<<<<
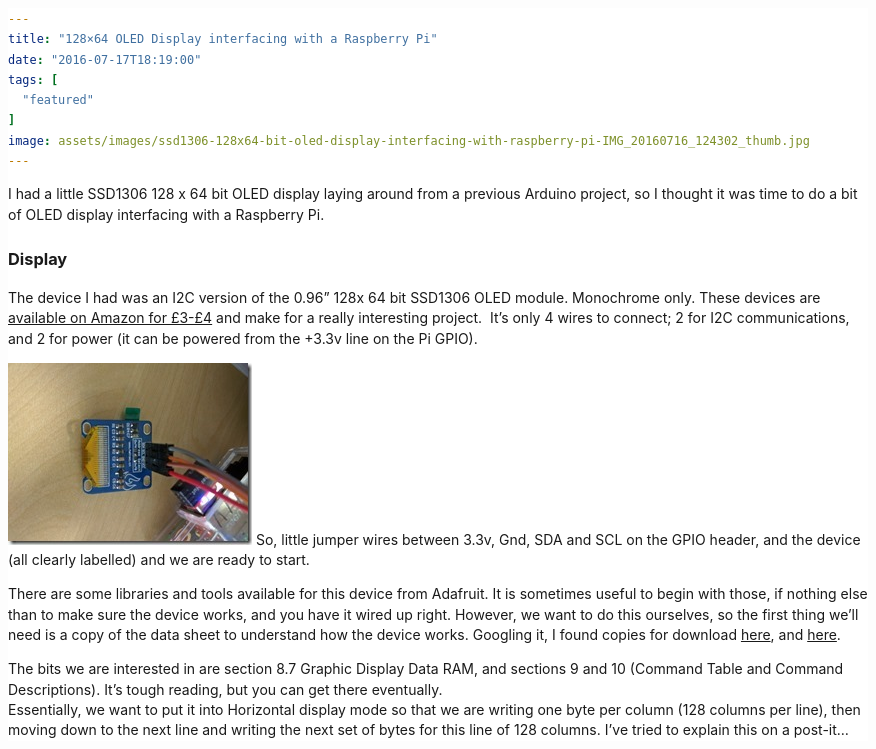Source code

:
 ```yaml
---
title: "128×64 OLED Display interfacing with a Raspberry Pi"
date: "2016-07-17T18:19:00"
tags: [
  "featured"
]
image: assets/images/ssd1306-128x64-bit-oled-display-interfacing-with-raspberry-pi-IMG_20160716_124302_thumb.jpg
---
```

I had a little SSD1306 128 x 64 bit OLED display laying around from a previous Arduino project, so I thought it was time to do a bit of OLED display interfacing with a Raspberry Pi.

### Display

The device I had was an I2C version of the 0.96” 128x 64 bit SSD1306 OLED module. Monochrome only. These devices are [available on Amazon for £3-£4](http://amzn.to/29KK8vb) and make for a really interesting project.  It’s only 4 wires to connect; 2 for I2C communications, and 2 for power (it can be powered from the +3.3v line on the Pi GPIO).

![oled display interfacing with a raspberry pi](/assets/images/ssd1306-128x64-bit-oled-display-interfacing-with-raspberry-pi-IMG_20160715_131302_thumb.jpg)
So, little jumper wires between 3.3v, Gnd, SDA and SCL on the GPIO header, and the device (all clearly labelled) and we are ready to start.

There are some libraries and tools available for this device from Adafruit. It is sometimes useful to begin with those, if nothing else than to make sure the device works, and you have it wired up right. However, we want to do this ourselves, so the first thing we’ll need is a copy of the data sheet to understand how the device works. Googling it, I found copies for download [here](https://www.robot-r-us.com/e/986-ssd1306-datasheet-for-096-oled.html), and [here](https://cdn-shop.adafruit.com/datasheets/SSD1306.pdf).

The bits we are interested in are section 8.7 Graphic Display Data RAM, and sections 9 and 10 (Command Table and Command Descriptions). It’s tough reading, but you can get there eventually.  
Essentially, we want to put it into Horizontal display mode so that we are writing one byte per column (128 columns per line), then moving down to the next line and writing the next set of bytes for this line of 128 columns. I’ve tried to explain this on a post-it…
>>>>
What needs to be done: Write the material out again exactly. Do not include the pictures.

Exercise answer:
Source code

:
 ```yaml
---
title: "128×64 OLED Display interfacing with a Raspberry Pi"
date: "2016-07-17T18:19:00"
tags: [
  "featured"
]
image: assets/images/ssd1306-128x64-bit-oled-display-interfacing-with-raspberry-pi-IMG_20160716_124302_thumb.jpg
---
```

I had a little SSD1306 128 x 64 bit OLED display laying around from a previous Arduino project, so I thought it was time to do a bit of OLED display interfacing with a Raspberry Pi.

### Display

The device I had was an I2C version of the 0.96” 128x 64 bit SSD1306 OLED module. Monochrome only. These devices are [available on Amazon for £3-£4](http://amzn.to/29KK8vb) and make for a really interesting project.  It’s only 4 wires to connect; 2 for I2C communications, and 2 for power (it can be powered from the +3.3v line on the Pi GPIO).

![oled display interfacing with a raspberry pi](/assets/images/ssd1306-128x64-bit-oled-display-interfacing-with-raspberry-pi-IMG_20160715_131302_thumb.jpg)
So, little jumper wires between 3.3v, Gnd, SDA and SCL on the GPIO header, and the device (all clearly labelled) and we are ready to start.

There are some libraries and tools available for this device from Adafruit. It is sometimes useful to begin with those, if nothing else than to make sure the device works, and you have it wired up right. However, we want to do this ourselves, so the first thing we’ll need is a copy of the data sheet to understand how the device works. Googling it, I found copies for download [here](https://www.robot-r-us.com/e/986-ssd1306-datasheet-for-096-oled.html), and [here](https://cdn-shop.adafruit.com/datasheets/SSD1306.pdf).

The bits we are interested in are section 8.7 Graphic Display Data RAM, and sections 9 and 10 (Command Table and Command Descriptions). It’s tough reading, but you can get there eventually.  
Essentially, we want to put it into Horizontal display mode so that we are writing one byte per column (128 columns per line), then moving down to the next line and writing the next set of bytes for this line of 128 columns. I’ve tried to explain this on a post-it…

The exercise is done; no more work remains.